Providing systems’ reliability and highest performance efficiency are the fundamentals of DevOps methodology. Monitoring system performance would not be possible without up-to-date tools that help tracking the systems’ availability and health. Thereby, implementation of monitoring systems becomes a key focus area for any SRE engineer.


Monitoring the system performance issues and their further analysis relies on data gathering. The collected metrics represent key indicators taken at some regular intervals to monitor a system over time. Commonly they include data on the system throughput, the percentage of successfully run operations, the number of erroneous results, and performance metrics needed to observe the system efficiency and availability over a period of time.


Monitoring customers’ systems


Starting working on a new project, we always discuss with the customer key performance metrics that indicate their system’s health. In other words, we specify some particular parameters whose change is crucial for the consistent system performance. Once a special condition occurs or some values get exceeded, a set of triggers activate the notification system and create an alert of corresponding priority. The priority level depends on many factors like service importance, the actual meaning of the obtained data and the results it may have, etc. Alerts of the highest priority are critical and require immediate human intervention to prevent serious system failures. Alerts with lesser priority indicate a problem, which is not as urgent. The notifications are then sent to recipients via chosen communication channels (email, phone, Slack, etc).


SHALB provides customer support and monitoring services 24/7. Our engineer-on-duty keeps an eye on monitoring notifications and addresses a queue of incoming tickets. Our responding to monitoring notifications takes no longer than 5 minutes. We address critical issues immediately after receiving the notification. Resolving non-critical tasks starts within an hour.

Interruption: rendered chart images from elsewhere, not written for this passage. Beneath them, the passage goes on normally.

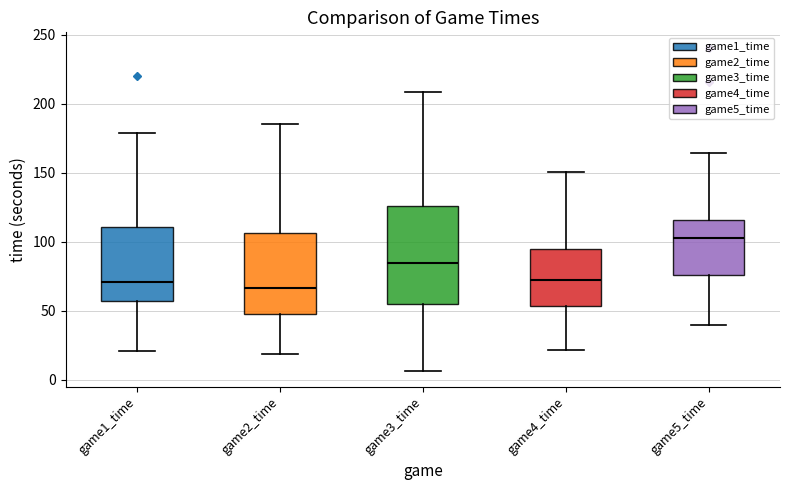

Where does the median line of the box for game4_time sit on the y-axis? The values are not printed on the chart, so give them approximately, as read against the axis.

70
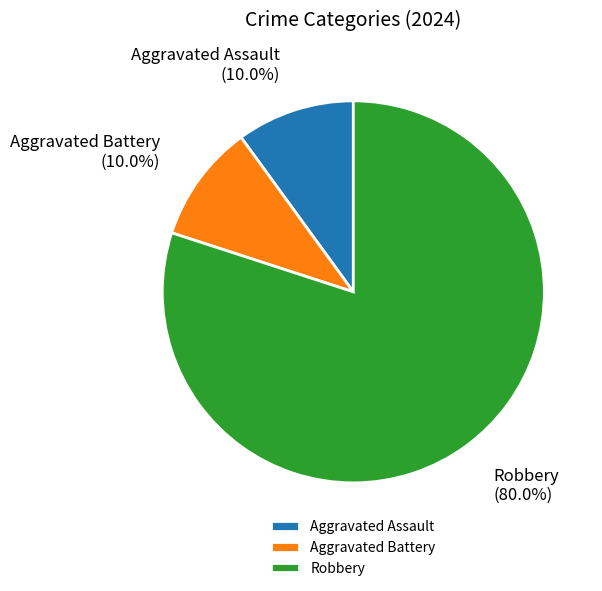

Is it true that Aggravated Battery is 10% of the pie?

True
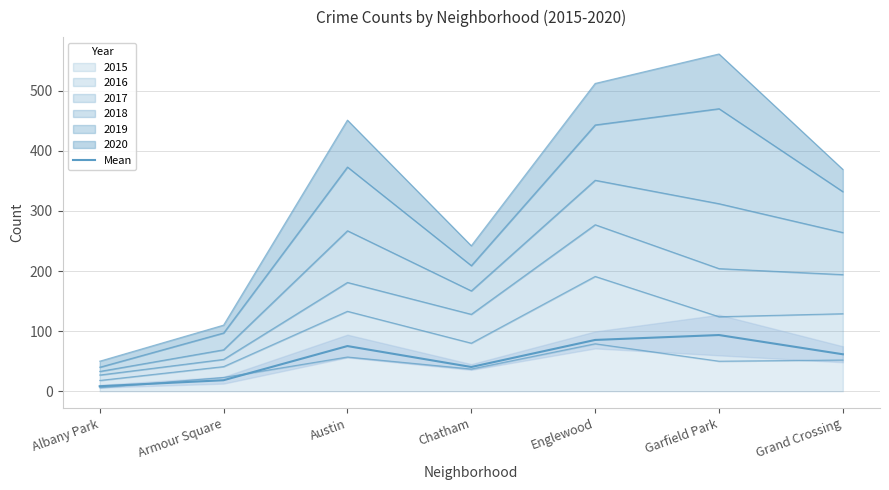

The chart shows a value of 18.3 at Armour Square. True or false?

True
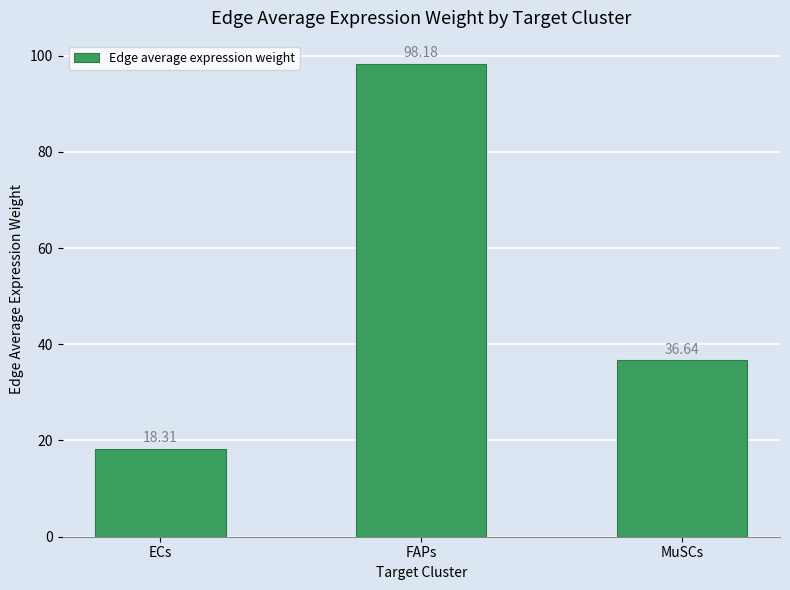

What is the difference between the values at FAPs and MuSCs?

61.5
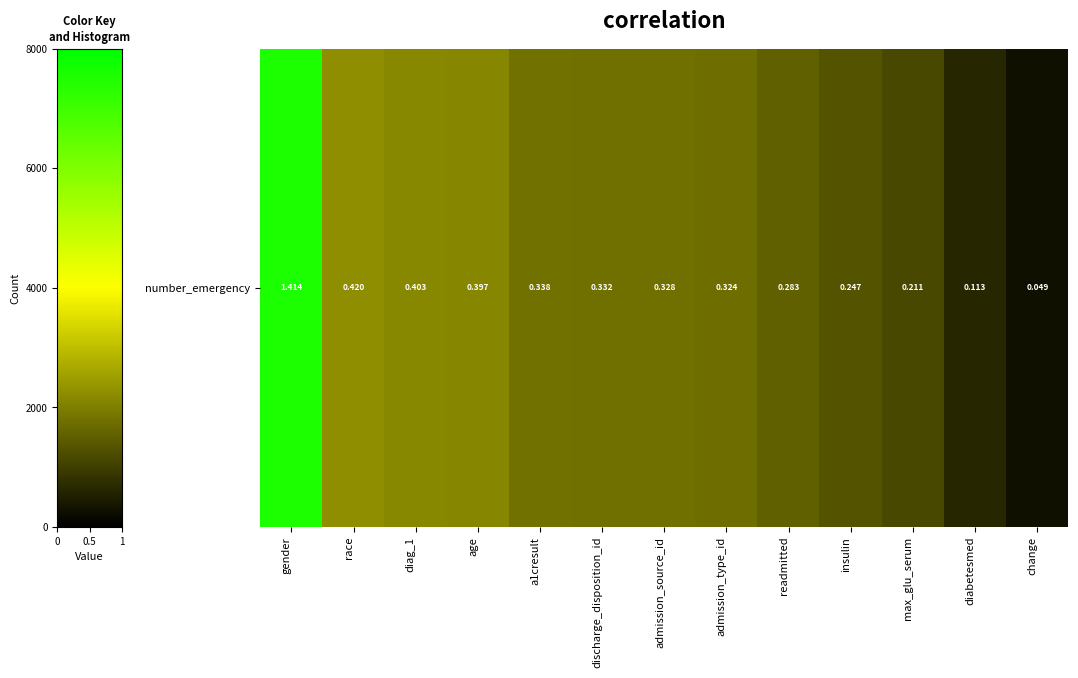

What value does the data have at diag_1?

0.4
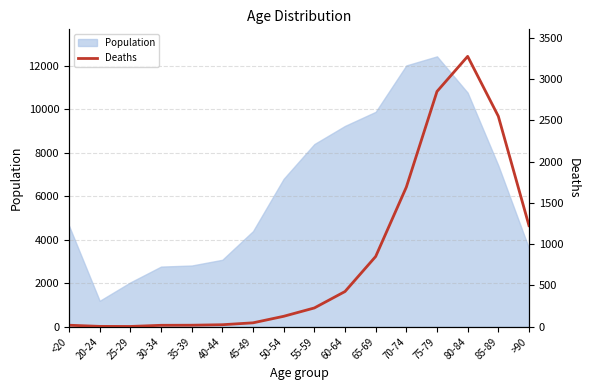

How many points are lower than both their immediate neighbors (excluding endpoints)?

1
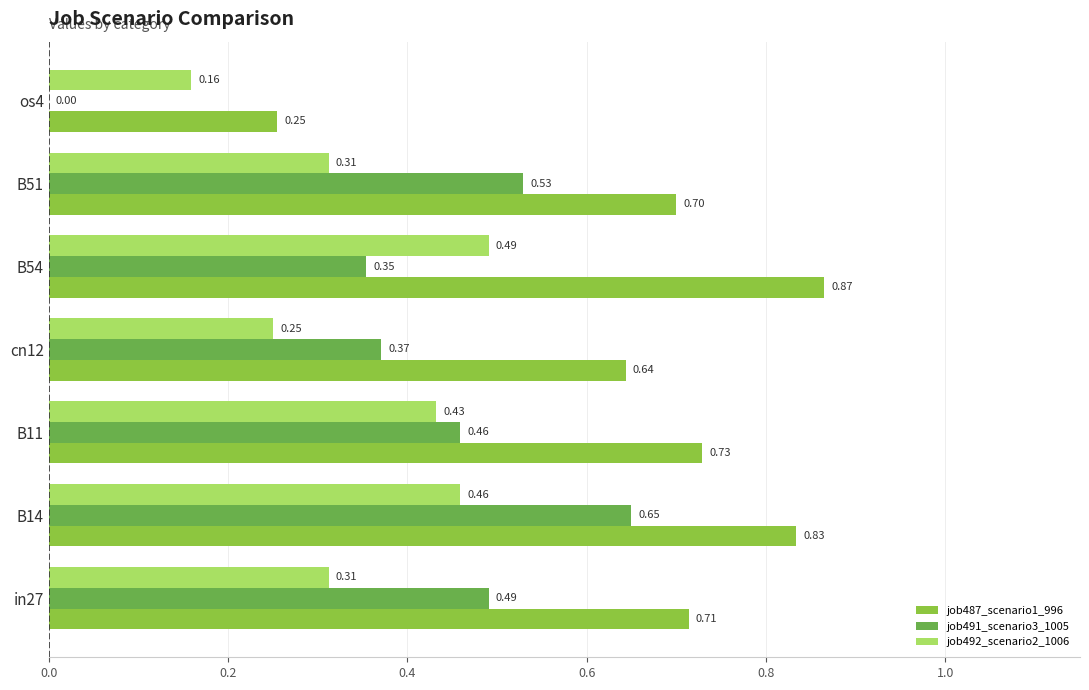

Between B11 and B54, which series saw the biggest shift?

job487_scenario1_996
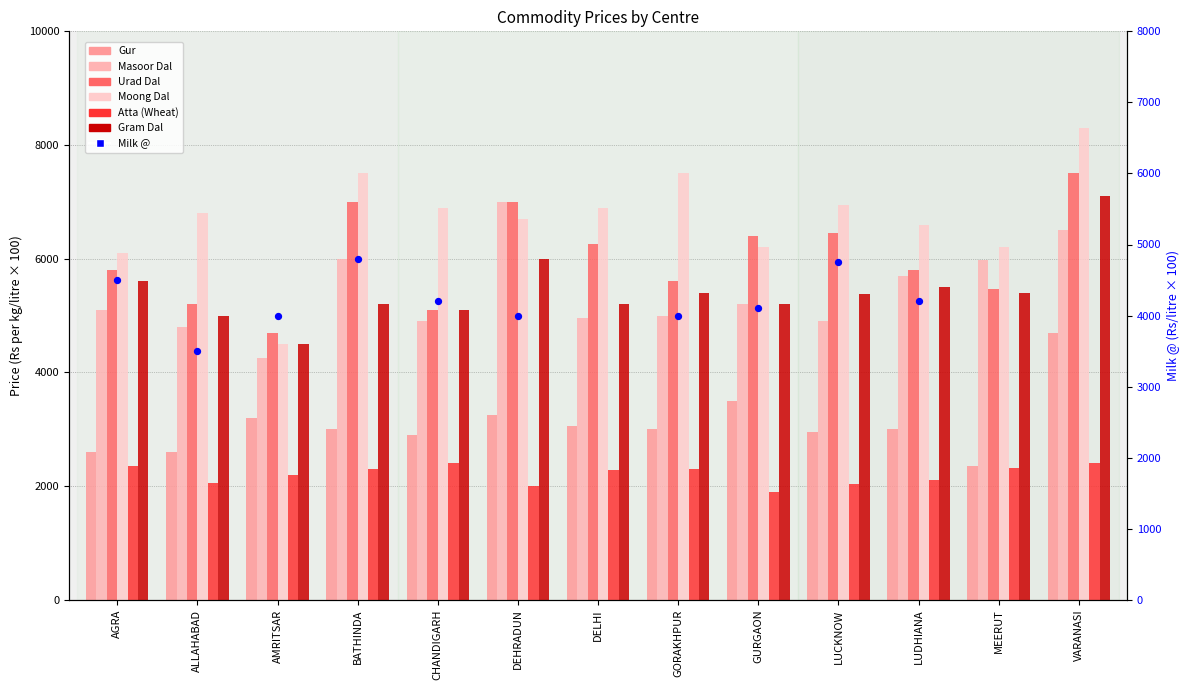

At how many categories does at least one series exceed 7001?

3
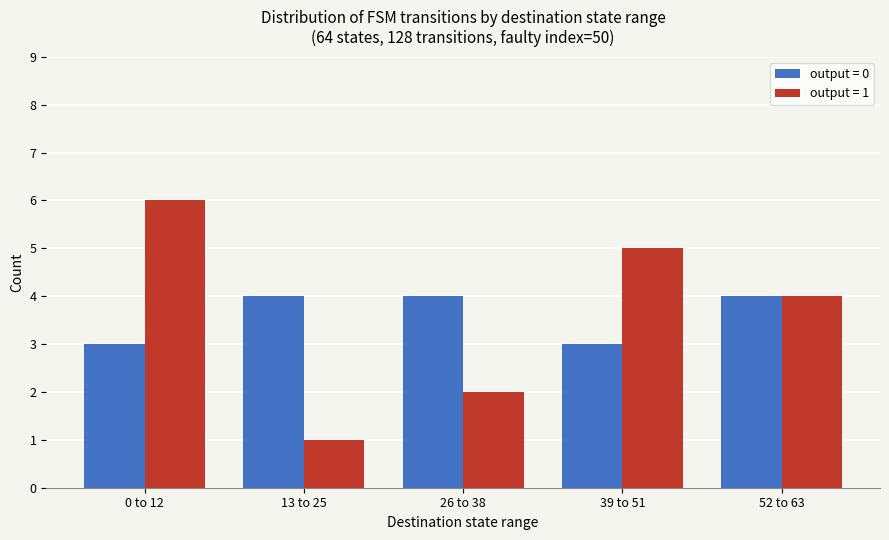

What is the label of the 3rd bar from the right?

26 to 38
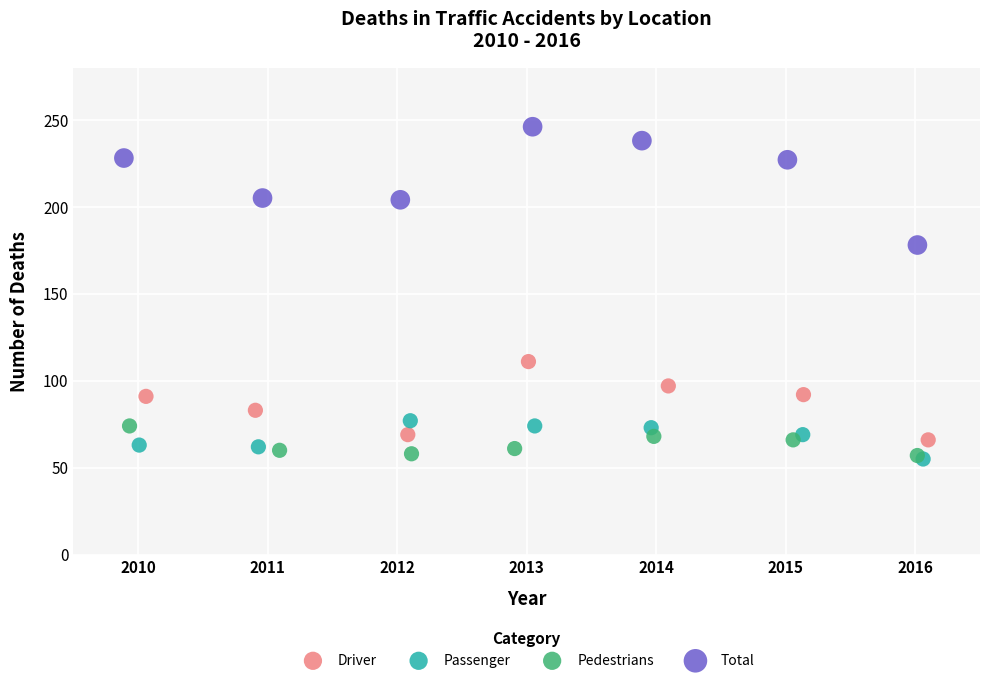

What are all the series names shown in the legend?

Driver, Passenger, Pedestrians, Total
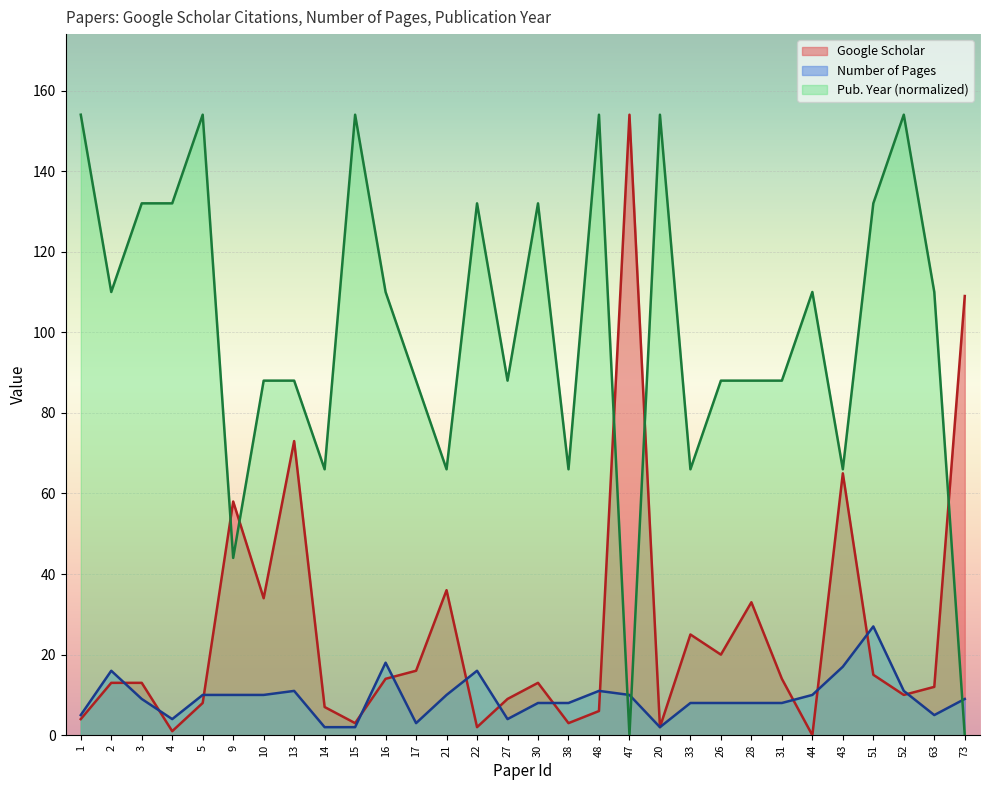

Rank the series by their maximum value, from lowest to highest.

Number of Pages, Google Scholar, Publication Year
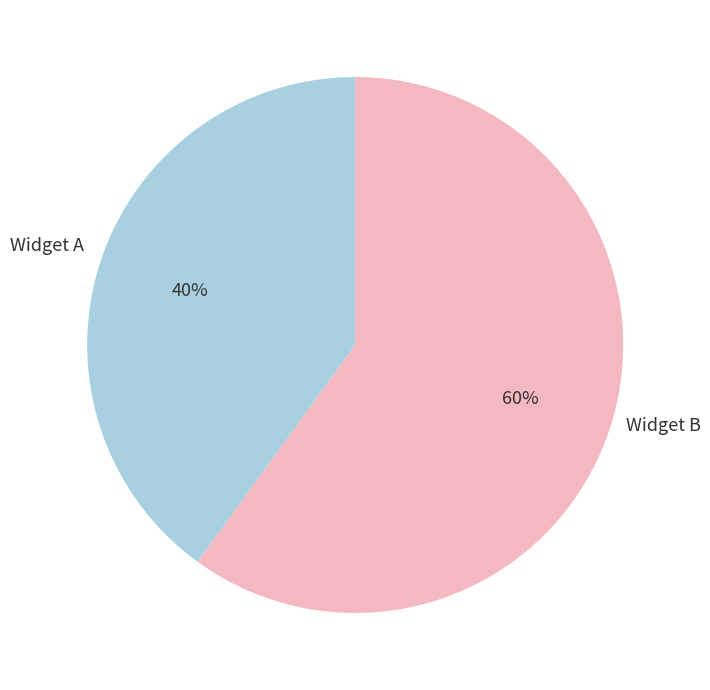

What is the smallest slice in the pie chart?

Widget A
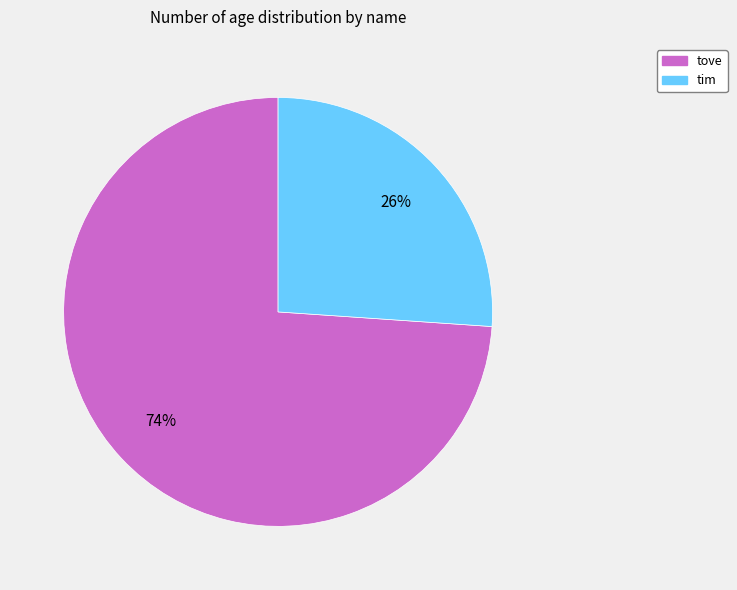

Is the sum of tim and tove greater than half?

Yes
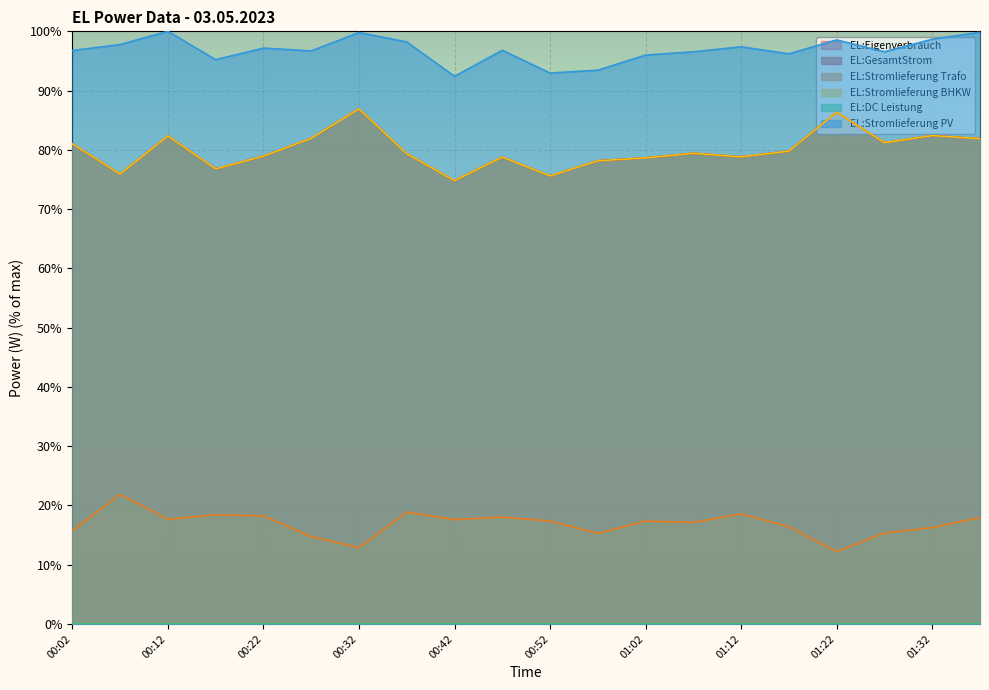

True or false: EL:Eigenverbrauch and EL:Stromlieferung Trafo intersect in this chart.

False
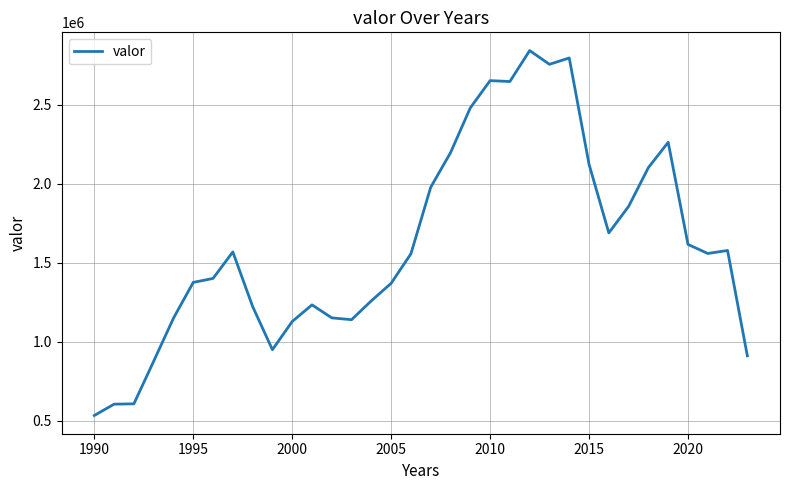

What is the maximum value shown in the chart?

2841939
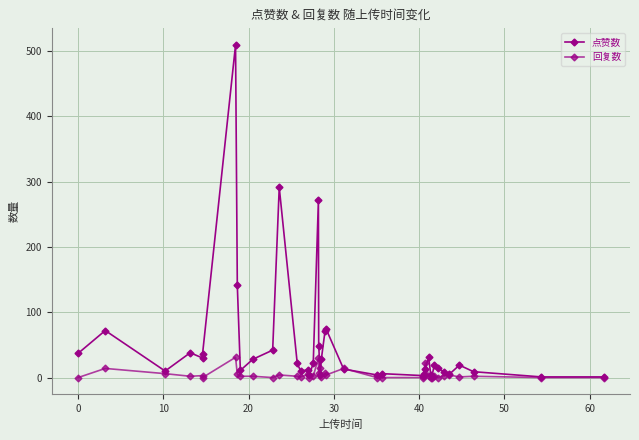

Count the number of categories in the chart.

40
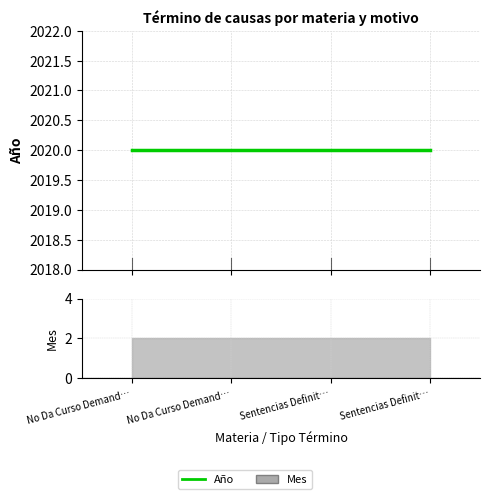

Is it true that Mes equals 2 at Sentencias Definitiva (Pagaré)?

True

In our practice we use a stack of up-to-date solutions for monitoring and alert management such as Zabbix, Nagios, Prometheus, ELK, Grafana, Datadog, Opsgenie, Pingdom, Mmonit, etc. While we are flexible to operate with a variety of tools, the choice of technology is always determined by the customer’s needs and objectives. Our extensive focus on monitoring enables us to stay informed 24/7 ensuring zero downtime of the most complex customers’ systems.